Berran Industrial Group designed a packaging machine that attaches small tags to rings and then seals each ring in a small plastic bag. The jewelry company wanted an automated way to verify that each bag contained a ring, but for several reasons the sensors we use for other applications could not reliably perform that detection. Our solution, after much trial and error, was to use an OMNI-BEAM accoupled sensor with fiber-optic cables.
The patented packaging machine that Berran built for the jewelry manufacturer attaches small price tags to rings and then seals each ring in a small, clear, plastic bag. The process, which takes just a few seconds, has several steps. First, the feeder moves the leading end of a continuous, perforated roll of poly bags into position. Then an air jet emits a puff of air that opens the 3-inch × 2-inch pocket in the roll, and a ring drops down the shoot and into the bag. When the sensor detects the ring as it falls into the bag, the sealer bar moves into position and quickly heat-seals the bag, which is then cut from the roll. Puff, drop, seal, cut—at a rate of about 40 cycles a minute.
The value of the rings necessitates tracking them throughout the process, so the jewelry manufacturer specified that a sensor inspect each bag before it is sealed to make sure it contains a ring. This requirement proved problematic for several reasons:
Because the sealer bar closes the bag right after the ring drops into it, the presence of the ring has to be detected during the fraction of a second that is actually falling.
Wrinkles in the surface of the bag reflect light, which could trick the sensor into thinking that the ring has dropped before it actually drops, triggering the sealing bar too early.
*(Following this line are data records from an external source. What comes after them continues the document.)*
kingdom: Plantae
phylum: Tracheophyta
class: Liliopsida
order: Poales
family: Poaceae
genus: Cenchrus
As a result, the bar could crush an expensive ring or, the ring could fall to the floor and be damaged or lost.
The sensor has to be versatile enough to accommodate the differences in sizes of rings.
The path the ring follows while falling into the bag is inconsistent; it can fall anywhere within the 2-inch width of the bag.
The sensor has to fit into a confined area.
Adding to the challenge, the customer required a detection rate of 100 percent.
We tried photoelectric sensors, several fiber-optic sensors, and a capacitive ring sensor. It was a massive problem. Every sensor supplier with whom we work looked at the problem and said they had the solution. Some of the setups we tried worked some of the time—if the ring dropped just the right way—but none worked with the reliability that the customer needed.
We'd evaluated and rejected about a dozen sensors when I called in Ken Prahlow, one of the owners of MC2 Inc., in Cleveland, OH, a representative for Minneapolis-based Banner Engineering.
Ken borrowed a solution widely used in the automotive and metal stamping industries, recommending that we try an OMNI-BEAM™ sensor in opposed mode, coupled with an ac amplifier. In addition, he suggested using a pair of fiber-optic cables with 40-mm slotted ends as the "eyes" of the sensor—one cable connects to the emitter in the OMNI-BEAM, the other to the receiver—and placing an end on either side of the roll of plastic bags just below the shoot.
Here's why Ken suggested this setup:
Ac-coupled amplifiers detect only quick changes in the light level. They are too sensitive for many applications because they might respond to unwanted conditions, such as vibration. But for this application, it provides the sensitivity needed to detect a ring—no mater how delicate—at the instant it drops into the bag.
The fiber optic array senses the entire width of the bag, not just a point, so the path of the dropping ring doesn't matter.
Because the sensor uses an infrared LED, it only detects infrared light, which is outside the visible spectrum. Ambient light on the production floor is irrelevant.
With cables on either side of the bag, the sensor operates in opposed mode— it looks through the bag—so the wrinkles no longer cause a false trigger. As the ring drops into the bag, the receiver on one side senses the quick decrease in the amount of light it's picking up from the emitter on the other side.
The fiber-optic cables are small enough to fit into the machine.
The sensor works, 100 percent of the time. The beauty of the solution is not that it used a dazzling new technology; in fact, the OMNI-BEAM has been around for a long time. The beauty is that the solution applies a proven technology to a dilemma that the industry's usual solutions couldn't reliably handle.